**Work task**
All of the data needs to be reproduced with no alterations.

+-------+

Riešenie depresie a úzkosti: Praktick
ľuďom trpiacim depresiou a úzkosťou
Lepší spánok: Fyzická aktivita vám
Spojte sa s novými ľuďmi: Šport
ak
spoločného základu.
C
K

+-------+

**Output below**
Riešenie depresie a úzkosti: Praktick
ľuďom trpiacim depresiou a úzkosťou
Lepší spánok: Fyzická aktivita vám
Spojte sa s novými ľuďmi: Šport
ak
spoločného základu.
C
K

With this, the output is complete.